# Ariens, Toro or Cub Cadet?



## ken123 (Nov 5, 2012)

I am looking at 3 snowblowers in the $900-1000 range, and was looking for some recommendations as to which one would be the best choice.

Ariens 28" Deluxe # 921022

Toro 26" Power Max 726OE #38614

Cub Cadet 26" 500 Series # 526SWE


If there is something better in this price range, I am open to suggestions.

Thanks!


----------



## bwdbrn1 (Nov 24, 2010)

Hi Ken123, welcome to the forum. I'm sure each of those have their good features, and some not so good. It's a matter of personal preference for such things as "power steering", electric start, how the chute is controlled. Some look for something that their spouse would be comfortable with using if the hubby is away when it snows.

I always recommend folks head to a dealer to buy their machines from. The main reason being the support you would get from an established dealer that services what they sell as opposed to big box stores that sell, but don't necessarily know that much about what it is they are selling, let alone work on them later, or if there is a problem. Dealerships are more apt to direct you in the direction of a model that might be best for your personal application, and might just let you take one for a "test drive" so you can get some hands on with it before you buy.

I now that doesn't answer your question about those three you listed, but I hope it helps.


----------



## detdrbuzzard (Jan 20, 2012)

hello ken, welcome to SBF. sorry i can help with your decission. i guess toro will always be #1 on my shopping list followed by ariens. i also don't see any new snowblower that i thinks is worth the price of admission with all the snowblowers listed on cl


----------



## Shryp (Jan 1, 2011)

Cub Cadet snowblowers have been made by MTD for quite some time so I would probably rule those out.
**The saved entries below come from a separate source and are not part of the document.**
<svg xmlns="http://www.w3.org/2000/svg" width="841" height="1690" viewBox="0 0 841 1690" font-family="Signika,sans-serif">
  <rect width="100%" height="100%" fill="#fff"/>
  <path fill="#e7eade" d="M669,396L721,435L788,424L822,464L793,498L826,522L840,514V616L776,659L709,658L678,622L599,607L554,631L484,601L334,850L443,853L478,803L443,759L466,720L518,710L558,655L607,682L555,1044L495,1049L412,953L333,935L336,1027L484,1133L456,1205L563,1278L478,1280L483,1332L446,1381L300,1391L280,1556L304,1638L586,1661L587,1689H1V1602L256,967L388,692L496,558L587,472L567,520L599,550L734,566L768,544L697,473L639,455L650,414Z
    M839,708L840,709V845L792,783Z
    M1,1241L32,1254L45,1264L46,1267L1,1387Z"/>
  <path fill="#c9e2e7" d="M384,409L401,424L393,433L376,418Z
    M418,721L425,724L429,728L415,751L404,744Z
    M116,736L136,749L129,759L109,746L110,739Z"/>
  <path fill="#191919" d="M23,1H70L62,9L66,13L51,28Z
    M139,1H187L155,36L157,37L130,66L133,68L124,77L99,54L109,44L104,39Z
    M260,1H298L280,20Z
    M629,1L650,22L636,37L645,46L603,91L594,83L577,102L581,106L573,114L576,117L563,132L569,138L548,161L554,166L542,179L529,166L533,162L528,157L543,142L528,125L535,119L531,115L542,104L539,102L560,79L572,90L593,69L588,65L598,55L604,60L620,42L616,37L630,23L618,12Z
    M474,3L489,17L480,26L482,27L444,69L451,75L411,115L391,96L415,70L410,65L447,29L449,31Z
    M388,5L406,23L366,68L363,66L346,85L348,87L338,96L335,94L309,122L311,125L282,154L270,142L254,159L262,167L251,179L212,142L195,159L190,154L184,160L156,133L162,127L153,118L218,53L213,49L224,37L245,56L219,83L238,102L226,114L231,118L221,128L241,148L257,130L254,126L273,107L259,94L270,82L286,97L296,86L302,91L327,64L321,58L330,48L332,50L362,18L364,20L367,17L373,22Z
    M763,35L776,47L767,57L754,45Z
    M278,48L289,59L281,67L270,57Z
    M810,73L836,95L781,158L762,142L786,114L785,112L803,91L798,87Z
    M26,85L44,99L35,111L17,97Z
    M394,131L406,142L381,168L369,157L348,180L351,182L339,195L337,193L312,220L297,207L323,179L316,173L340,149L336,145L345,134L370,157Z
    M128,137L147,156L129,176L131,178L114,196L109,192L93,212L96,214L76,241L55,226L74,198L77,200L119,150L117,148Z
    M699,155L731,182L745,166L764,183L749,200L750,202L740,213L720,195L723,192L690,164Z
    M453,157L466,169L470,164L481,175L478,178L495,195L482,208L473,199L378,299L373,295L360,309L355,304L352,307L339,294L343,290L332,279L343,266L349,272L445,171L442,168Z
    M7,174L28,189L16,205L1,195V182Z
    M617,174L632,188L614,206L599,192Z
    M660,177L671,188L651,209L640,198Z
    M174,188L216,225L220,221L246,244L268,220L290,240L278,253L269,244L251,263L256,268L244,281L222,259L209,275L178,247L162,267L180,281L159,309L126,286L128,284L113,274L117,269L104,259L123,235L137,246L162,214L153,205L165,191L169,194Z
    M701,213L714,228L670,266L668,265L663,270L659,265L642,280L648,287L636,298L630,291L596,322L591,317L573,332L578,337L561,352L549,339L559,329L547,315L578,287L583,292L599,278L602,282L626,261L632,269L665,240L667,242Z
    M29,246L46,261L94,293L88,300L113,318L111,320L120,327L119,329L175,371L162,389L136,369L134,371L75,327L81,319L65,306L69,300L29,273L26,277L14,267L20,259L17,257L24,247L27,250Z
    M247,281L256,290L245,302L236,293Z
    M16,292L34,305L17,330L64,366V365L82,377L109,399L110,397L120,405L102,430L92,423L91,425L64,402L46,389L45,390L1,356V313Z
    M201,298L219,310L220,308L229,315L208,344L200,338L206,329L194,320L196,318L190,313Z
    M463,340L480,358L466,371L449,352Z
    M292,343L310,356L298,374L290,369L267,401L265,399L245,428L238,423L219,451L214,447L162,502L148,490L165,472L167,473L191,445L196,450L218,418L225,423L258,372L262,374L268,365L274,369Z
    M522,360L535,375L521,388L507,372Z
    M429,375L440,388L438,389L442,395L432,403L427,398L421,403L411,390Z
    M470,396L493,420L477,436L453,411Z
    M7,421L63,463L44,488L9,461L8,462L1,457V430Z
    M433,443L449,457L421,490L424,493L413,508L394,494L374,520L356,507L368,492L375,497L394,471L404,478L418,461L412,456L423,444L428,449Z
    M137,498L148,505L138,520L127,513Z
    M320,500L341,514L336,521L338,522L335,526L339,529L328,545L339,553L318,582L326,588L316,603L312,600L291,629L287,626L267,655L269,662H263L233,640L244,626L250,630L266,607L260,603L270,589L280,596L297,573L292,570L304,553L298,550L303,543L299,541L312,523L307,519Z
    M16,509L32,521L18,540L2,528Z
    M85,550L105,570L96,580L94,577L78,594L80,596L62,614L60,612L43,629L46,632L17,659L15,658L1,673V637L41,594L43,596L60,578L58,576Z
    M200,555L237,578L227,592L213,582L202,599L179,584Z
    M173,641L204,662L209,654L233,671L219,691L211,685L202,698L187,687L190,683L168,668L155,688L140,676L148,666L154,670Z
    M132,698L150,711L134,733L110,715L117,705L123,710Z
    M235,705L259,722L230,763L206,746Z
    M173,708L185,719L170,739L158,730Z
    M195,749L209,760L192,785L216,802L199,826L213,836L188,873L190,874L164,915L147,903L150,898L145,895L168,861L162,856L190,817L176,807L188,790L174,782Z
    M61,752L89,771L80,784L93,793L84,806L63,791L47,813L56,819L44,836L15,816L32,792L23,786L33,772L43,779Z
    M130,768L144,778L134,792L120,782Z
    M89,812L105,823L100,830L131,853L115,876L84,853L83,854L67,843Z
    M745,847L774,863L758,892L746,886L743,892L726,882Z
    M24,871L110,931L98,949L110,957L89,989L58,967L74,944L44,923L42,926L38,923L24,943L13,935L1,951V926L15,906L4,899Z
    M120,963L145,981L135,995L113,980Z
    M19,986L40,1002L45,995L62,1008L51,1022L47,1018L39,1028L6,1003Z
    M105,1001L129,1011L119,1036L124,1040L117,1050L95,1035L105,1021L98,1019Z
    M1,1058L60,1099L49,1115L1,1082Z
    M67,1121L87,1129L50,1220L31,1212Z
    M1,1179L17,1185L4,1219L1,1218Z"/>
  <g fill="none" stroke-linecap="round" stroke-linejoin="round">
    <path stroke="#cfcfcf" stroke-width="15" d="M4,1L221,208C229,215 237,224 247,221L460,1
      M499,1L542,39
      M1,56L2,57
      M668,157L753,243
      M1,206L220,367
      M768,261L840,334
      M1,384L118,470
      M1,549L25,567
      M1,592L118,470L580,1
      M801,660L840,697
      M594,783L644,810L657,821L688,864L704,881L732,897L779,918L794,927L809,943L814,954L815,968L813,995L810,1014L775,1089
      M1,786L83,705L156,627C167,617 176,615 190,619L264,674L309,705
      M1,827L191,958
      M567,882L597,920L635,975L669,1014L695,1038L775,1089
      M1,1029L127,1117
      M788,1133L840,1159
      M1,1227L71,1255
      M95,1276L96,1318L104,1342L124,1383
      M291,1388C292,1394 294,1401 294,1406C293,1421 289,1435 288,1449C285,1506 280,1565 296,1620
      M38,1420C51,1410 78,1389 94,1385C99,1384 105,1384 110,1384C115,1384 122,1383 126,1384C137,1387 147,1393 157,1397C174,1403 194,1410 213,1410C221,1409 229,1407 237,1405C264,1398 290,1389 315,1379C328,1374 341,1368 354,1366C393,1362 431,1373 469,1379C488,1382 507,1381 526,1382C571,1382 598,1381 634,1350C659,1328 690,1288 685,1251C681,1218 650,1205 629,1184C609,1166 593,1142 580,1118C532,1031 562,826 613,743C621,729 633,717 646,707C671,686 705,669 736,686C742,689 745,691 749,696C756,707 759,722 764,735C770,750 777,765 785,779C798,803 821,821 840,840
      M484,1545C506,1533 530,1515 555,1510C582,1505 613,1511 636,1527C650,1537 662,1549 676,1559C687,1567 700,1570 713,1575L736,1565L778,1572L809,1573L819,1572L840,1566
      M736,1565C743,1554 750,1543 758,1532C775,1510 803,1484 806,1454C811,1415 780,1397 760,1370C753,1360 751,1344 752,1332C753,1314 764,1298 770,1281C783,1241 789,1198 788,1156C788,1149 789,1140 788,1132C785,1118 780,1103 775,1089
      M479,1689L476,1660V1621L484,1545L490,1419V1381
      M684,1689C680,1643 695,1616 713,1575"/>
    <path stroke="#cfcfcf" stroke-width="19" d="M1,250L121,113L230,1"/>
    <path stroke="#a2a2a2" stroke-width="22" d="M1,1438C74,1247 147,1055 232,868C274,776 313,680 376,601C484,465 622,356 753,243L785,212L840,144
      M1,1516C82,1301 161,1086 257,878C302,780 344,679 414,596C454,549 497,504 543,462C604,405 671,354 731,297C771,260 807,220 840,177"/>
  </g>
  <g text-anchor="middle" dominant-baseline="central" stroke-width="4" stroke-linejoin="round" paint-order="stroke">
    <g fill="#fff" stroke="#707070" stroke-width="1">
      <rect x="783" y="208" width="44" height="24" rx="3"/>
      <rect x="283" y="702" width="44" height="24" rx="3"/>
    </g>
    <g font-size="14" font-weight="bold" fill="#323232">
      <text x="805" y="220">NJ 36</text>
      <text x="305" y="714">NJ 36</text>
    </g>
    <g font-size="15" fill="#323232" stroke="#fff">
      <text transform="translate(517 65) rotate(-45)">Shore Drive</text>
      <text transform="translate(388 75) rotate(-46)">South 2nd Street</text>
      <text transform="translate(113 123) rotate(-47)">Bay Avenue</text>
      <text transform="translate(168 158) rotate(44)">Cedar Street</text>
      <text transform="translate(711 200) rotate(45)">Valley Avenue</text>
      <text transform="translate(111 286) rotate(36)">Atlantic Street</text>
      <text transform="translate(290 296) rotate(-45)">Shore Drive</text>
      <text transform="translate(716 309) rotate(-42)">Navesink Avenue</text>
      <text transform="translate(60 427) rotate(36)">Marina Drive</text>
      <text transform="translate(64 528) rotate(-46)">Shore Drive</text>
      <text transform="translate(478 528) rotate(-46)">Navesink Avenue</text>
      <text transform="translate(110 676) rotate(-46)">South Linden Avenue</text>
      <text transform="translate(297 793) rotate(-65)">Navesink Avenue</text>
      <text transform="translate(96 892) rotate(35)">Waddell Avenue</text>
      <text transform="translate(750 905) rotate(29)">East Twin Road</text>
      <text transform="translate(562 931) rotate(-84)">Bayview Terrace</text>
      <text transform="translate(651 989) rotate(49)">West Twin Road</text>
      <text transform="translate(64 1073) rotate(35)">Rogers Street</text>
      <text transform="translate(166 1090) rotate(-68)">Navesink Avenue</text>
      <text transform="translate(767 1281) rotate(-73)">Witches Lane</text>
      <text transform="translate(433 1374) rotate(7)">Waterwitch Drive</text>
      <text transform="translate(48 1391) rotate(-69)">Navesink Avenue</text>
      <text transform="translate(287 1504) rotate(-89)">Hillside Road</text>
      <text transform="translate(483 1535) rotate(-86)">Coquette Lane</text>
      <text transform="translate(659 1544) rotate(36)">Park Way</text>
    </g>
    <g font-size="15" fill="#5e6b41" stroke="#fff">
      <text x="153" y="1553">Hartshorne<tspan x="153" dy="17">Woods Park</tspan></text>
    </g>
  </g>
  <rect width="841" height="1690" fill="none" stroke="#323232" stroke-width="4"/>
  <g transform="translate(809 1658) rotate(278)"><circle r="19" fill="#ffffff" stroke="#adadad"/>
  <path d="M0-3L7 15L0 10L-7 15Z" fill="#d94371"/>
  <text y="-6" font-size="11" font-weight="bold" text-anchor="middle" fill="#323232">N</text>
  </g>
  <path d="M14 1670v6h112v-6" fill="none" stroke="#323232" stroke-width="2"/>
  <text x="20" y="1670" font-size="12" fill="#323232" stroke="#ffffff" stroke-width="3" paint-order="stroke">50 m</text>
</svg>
If you insist on the Cub Cadet, you could probably shop around for the same blower in a different color by looking at the MTD/Yard Man/Huskee/Craftsman/Troy Bilt variations.

Ariens and Toro both get very good reviews and carry high opinions on various snowblower forums.


----------



## ken123 (Nov 5, 2012)

Shryp said:


> Cub Cadet snowblowers have been made by MTD for quite some time so I would probably rule those out. If you insist on the Cub Cadet, you could probably shop around for the same blower in a different color by looking at the MTD/Yard Man/Huskee/Craftsman/Troy Bilt variations.
> 
> Ariens and Toro both get very good reviews and carry high opinions on various snowblower forums.


I didn't know that about Cub Cadet. Thanks for the info. Choice narrowed to two.


----------